Short task ▸
Write out, word for word, the portion of the account of the chestnut weekend near Florence running from "The weekend was" up to and including "of the place.".

Given passage ▸
____________________

Castagno di Sant' Andrea is in the mountains about an hour out of Florence. At the top of the village is Adriano & Beatrice's place. The track leading up the mountain from there leads into the castagni - the chestnut forest. It´s autumn, the middle of the chestnut season. Adriano, as his father was, is a man about town up there, just as Beatrice is a feature of market life in Florence.



The weekend was about hanging out with friends, and about chestnuts. Life in Castagno (note that the name of the place is the name of the trees) is lived at a slower pace. It´s tied to the collection of the nuts, their processing, the products that are made from them: flour, bread, sweets, liqueurs, and of course the nuts themselves. Em and Beatrice collected nuts most of the day, and there´s more to that than meets the eye, especially given that they are a commercial crop. Adriano and i collected a few here and there, but most of the time was spent discussing the technicalities of maintaining a productive forest - there's also more to that than you'd think. Here and there we all took various refreshments in the little cabin. More friends came up for lunch, and we took in the peace of the place.


Making a living from the land over the long term requires respect for and knowledge of the place and its nature. People look after the forest in Castagno, and the forest provides for them, too.

In the afternoon we went to the festival of the castagni, of course, given that it was on. More genuine, unhurried people, speaking the heavy dialect that confirms they are of the place - groovy down to earth people of all generations, in Em's words. And chestnuts, chestnuts, chestnut cakes, beer, chestnut talk, chestnut deals.

Then back to Florence, city of art, architecture, markets, home of friends. Beatrice, expert in the kitchen, taught Emily to make gnocchi and threw in another language lesson. We hung out more with Adriano and Beatrice, despite how hard they work. In the markets, at home, walking the huskies, once again we were immersed in the lives of our hosts.

They´re married now - they weren't when I met them - and had been to Australia for their honeymoon. Adriano still had my parents' number in his phone, and had tried to get people to call for him. In the meantime though, there had been a change to the phone system and this got in the way. And, had we come to Florence at any time in eight of the previous ten years, we would not have found them either. But as luck would have it...

Anyhow as you see, Em and Beatrice got on like a house on fire. Here they are making gnocchi.
Before we left Florence, Em appreciated the Uffizi Galleries while I got some new tyres on our bike. I was almost as impressed with the Pirellis as Em was with the Botticellis! Once again, we could have stayed longer, but we had to head north.

If you´re ever in Florence, look for these two! Mercato centrale, panini di lampredotto...


oh, and this bloke. He's a mate of David's.

____________________

Items ▸
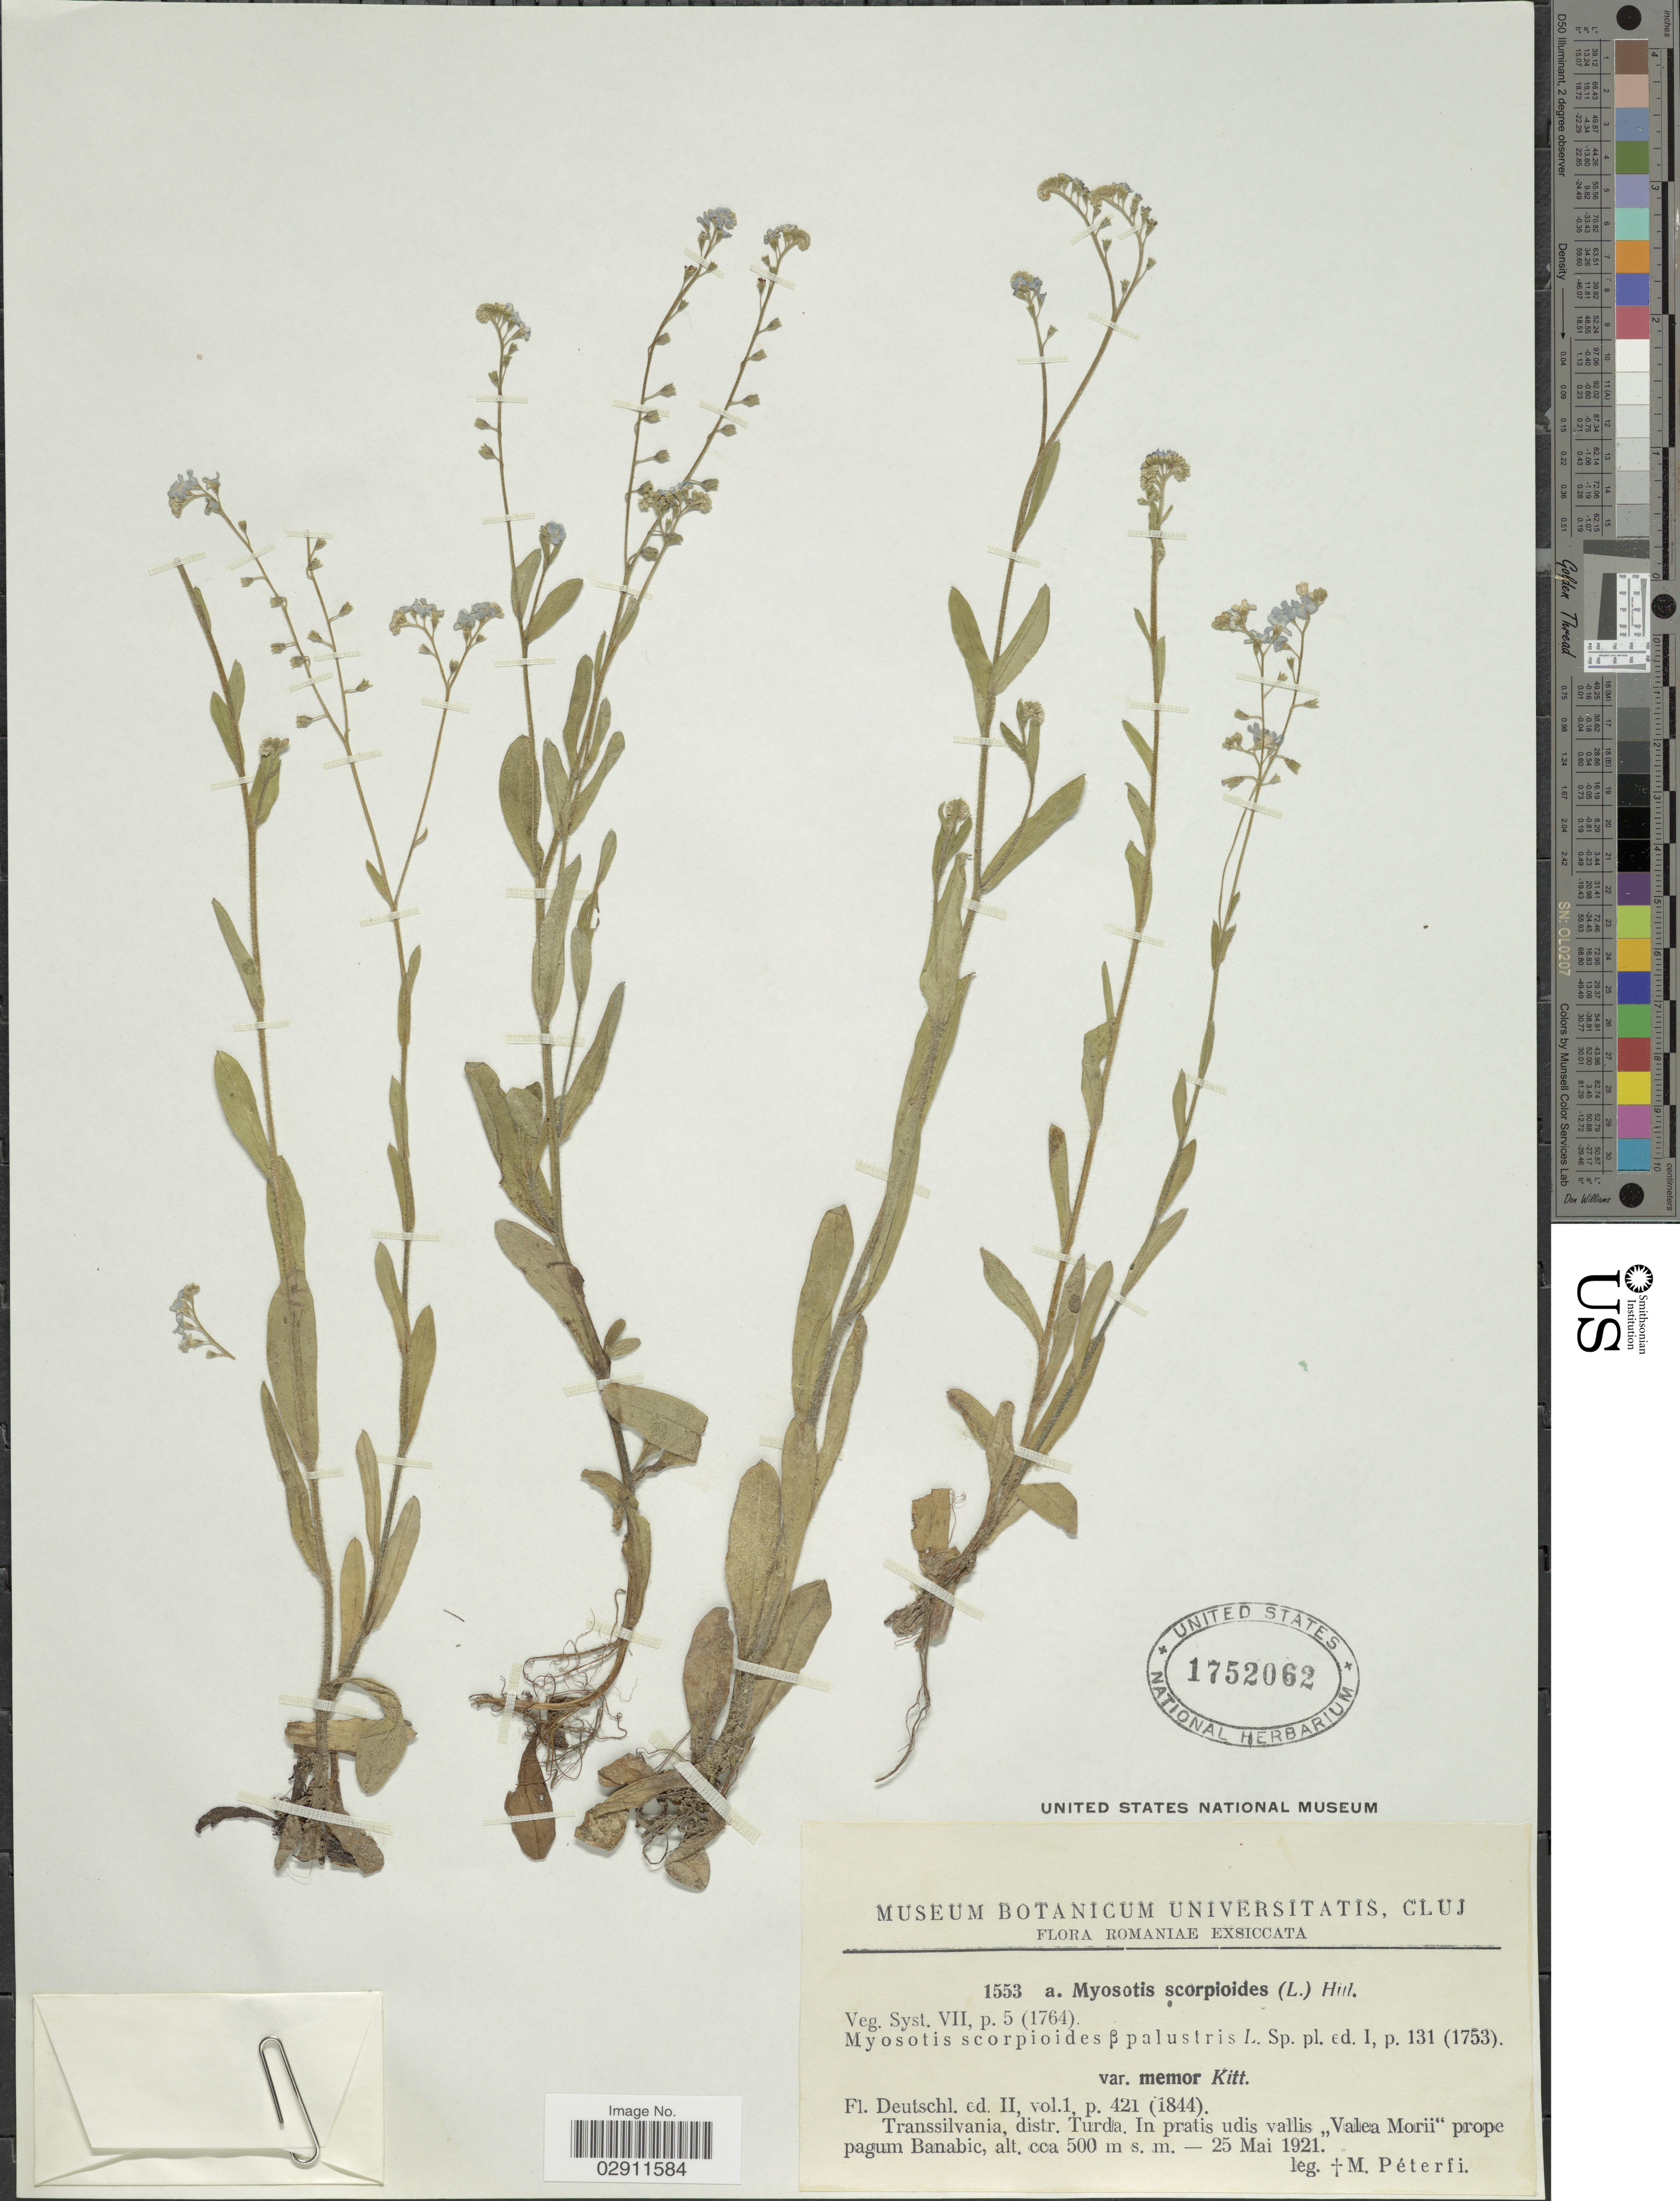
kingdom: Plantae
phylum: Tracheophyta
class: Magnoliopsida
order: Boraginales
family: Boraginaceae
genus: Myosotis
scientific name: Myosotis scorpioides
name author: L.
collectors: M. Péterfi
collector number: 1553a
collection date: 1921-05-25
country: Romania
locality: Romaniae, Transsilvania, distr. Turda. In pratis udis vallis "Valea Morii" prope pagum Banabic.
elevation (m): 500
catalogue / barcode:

____________________

Written response ▸
The weekend was about hanging out with friends, and about chestnuts. Life in Castagno (note that the name of the place is the name of the trees) is lived at a slower pace. It´s tied to the collection of the nuts, their processing, the products that are made from them: flour, bread, sweets, liqueurs, and of course the nuts themselves. Em and Beatrice collected nuts most of the day, and there´s more to that than meets the eye, especially given that they are a commercial crop. Adriano and i collected a few here and there, but most of the time was spent discussing the technicalities of maintaining a productive forest - there's also more to that than you'd think. Here and there we all took various refreshments in the little cabin. More friends came up for lunch, and we took in the peace of the place.